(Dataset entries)
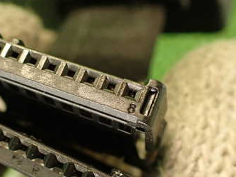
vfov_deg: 25.1
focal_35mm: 58
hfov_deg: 32.5
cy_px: 110
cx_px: 53
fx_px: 395
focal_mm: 5.79
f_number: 2.4
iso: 320
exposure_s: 1/30
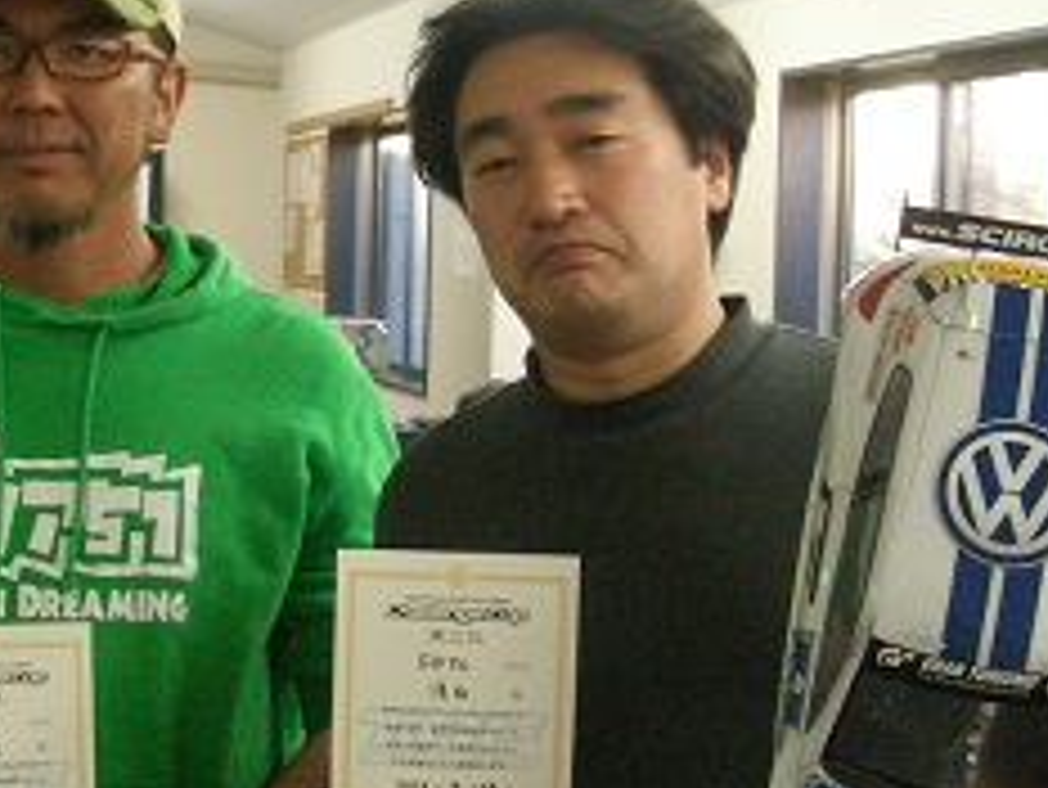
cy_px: 441
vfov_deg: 19.1
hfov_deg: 24.3
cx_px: 13
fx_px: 2332
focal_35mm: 77
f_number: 2.6
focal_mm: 5.8
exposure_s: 1/50
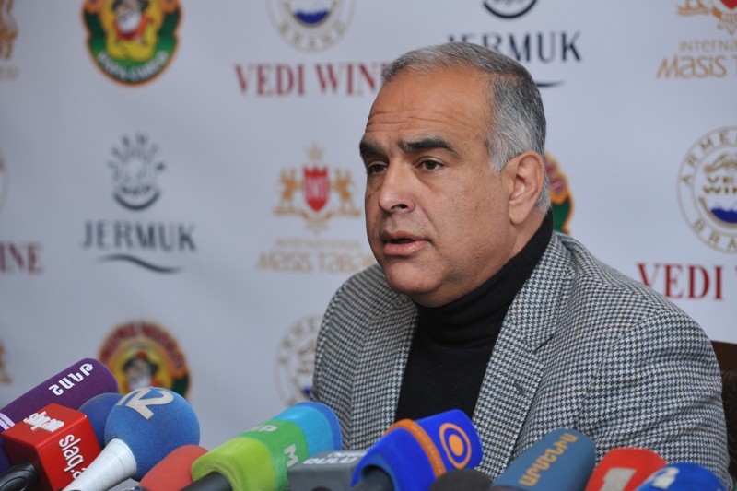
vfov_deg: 10.2
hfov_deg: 15.2
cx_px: 368
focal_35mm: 135
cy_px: 246
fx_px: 2763
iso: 800
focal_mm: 135
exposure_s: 1/250
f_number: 5.6
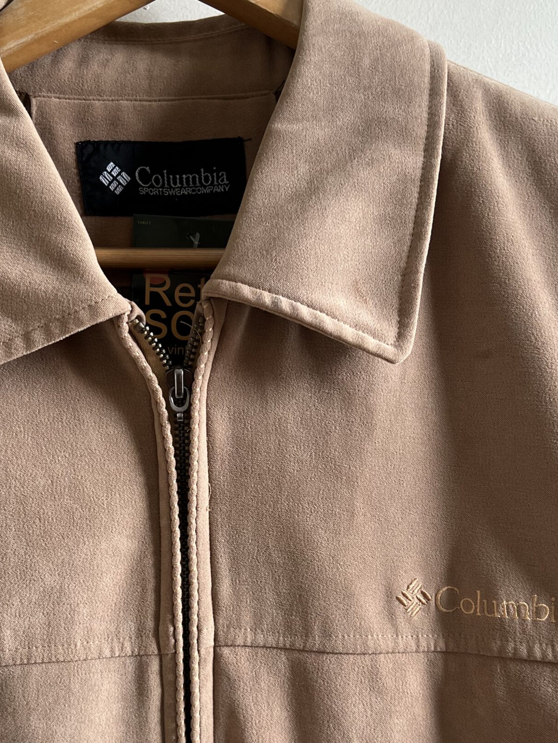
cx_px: 229
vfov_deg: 45.4
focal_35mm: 41
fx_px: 881
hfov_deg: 35.1
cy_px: 462
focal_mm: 5.7
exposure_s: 1/113
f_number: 1.5
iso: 125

▶ _WHAT THE TASK REQUIRES_
Each line from the one containing "focal_35mm: 135" through the final line of the data must be reproduced exactly, both ends included, with no pictures in the copy.

▶ _EXPECTED ANSWER_
focal_35mm: 135
cy_px: 246
fx_px: 2763
iso: 800
focal_mm: 135
exposure_s: 1/250
f_number: 5.6
cx_px: 229
vfov_deg: 45.4
focal_35mm: 41
fx_px: 881
hfov_deg: 35.1
cy_px: 462
focal_mm: 5.7
exposure_s: 1/113
f_number: 1.5
iso: 125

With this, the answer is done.